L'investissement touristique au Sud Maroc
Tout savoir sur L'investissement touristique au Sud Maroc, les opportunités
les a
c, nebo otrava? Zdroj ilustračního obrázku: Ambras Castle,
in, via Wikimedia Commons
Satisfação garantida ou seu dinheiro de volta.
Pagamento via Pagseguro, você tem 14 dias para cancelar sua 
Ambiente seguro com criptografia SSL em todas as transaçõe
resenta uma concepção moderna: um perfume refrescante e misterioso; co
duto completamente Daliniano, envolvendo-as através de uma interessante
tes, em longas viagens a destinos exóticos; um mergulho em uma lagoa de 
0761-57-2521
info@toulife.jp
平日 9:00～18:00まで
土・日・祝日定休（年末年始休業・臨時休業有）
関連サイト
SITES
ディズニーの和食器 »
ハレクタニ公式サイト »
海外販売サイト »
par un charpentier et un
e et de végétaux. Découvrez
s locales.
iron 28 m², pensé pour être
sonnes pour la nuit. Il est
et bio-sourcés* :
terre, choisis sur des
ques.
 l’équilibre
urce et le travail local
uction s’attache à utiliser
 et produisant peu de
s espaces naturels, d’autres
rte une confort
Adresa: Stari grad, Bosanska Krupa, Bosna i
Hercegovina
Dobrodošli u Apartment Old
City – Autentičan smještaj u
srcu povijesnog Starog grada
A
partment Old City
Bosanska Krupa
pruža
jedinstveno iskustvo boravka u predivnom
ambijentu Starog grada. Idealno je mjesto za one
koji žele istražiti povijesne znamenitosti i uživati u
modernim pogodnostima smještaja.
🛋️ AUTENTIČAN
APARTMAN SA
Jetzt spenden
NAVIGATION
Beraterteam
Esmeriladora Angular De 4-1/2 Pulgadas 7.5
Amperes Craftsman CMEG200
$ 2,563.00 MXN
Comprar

▶ **DIRECTIONS**: Reproduce every one of the lines above without any changes.

▶ **SOLUTION FOR THIS PROBLEM**:
L'investissement touristique au Sud Maroc
Tout savoir sur L'investissement touristique au Sud Maroc, les opportunités
les a
c, nebo otrava? Zdroj ilustračního obrázku: Ambras Castle,
in, via Wikimedia Commons
Satisfação garantida ou seu dinheiro de volta.
Pagamento via Pagseguro, você tem 14 dias para cancelar sua 
Ambiente seguro com criptografia SSL em todas as transaçõe
resenta uma concepção moderna: um perfume refrescante e misterioso; co
duto completamente Daliniano, envolvendo-as através de uma interessante
tes, em longas viagens a destinos exóticos; um mergulho em uma lagoa de 
0761-57-2521
info@toulife.jp
平日 9:00～18:00まで
土・日・祝日定休（年末年始休業・臨時休業有）
関連サイト
SITES
ディズニーの和食器 »
ハレクタニ公式サイト »
海外販売サイト »
par un charpentier et un
e et de végétaux. Découvrez
s locales.
iron 28 m², pensé pour être
sonnes pour la nuit. Il est
et bio-sourcés* :
terre, choisis sur des
ques.
 l’équilibre
urce et le travail local
uction s’attache à utiliser
 et produisant peu de
s espaces naturels, d’autres
rte une confort
Adresa: Stari grad, Bosanska Krupa, Bosna i
Hercegovina
Dobrodošli u Apartment Old
City – Autentičan smještaj u
srcu povijesnog Starog grada
A
partment Old City
Bosanska Krupa
pruža
jedinstveno iskustvo boravka u predivnom
ambijentu Starog grada. Idealno je mjesto za one
koji žele istražiti povijesne znamenitosti i uživati u
modernim pogodnostima smještaja.
🛋️ AUTENTIČAN
APARTMAN SA
Jetzt spenden
NAVIGATION
Beraterteam
Esmeriladora Angular De 4-1/2 Pulgadas 7.5
Amperes Craftsman CMEG200
$ 2,563.00 MXN
Comprar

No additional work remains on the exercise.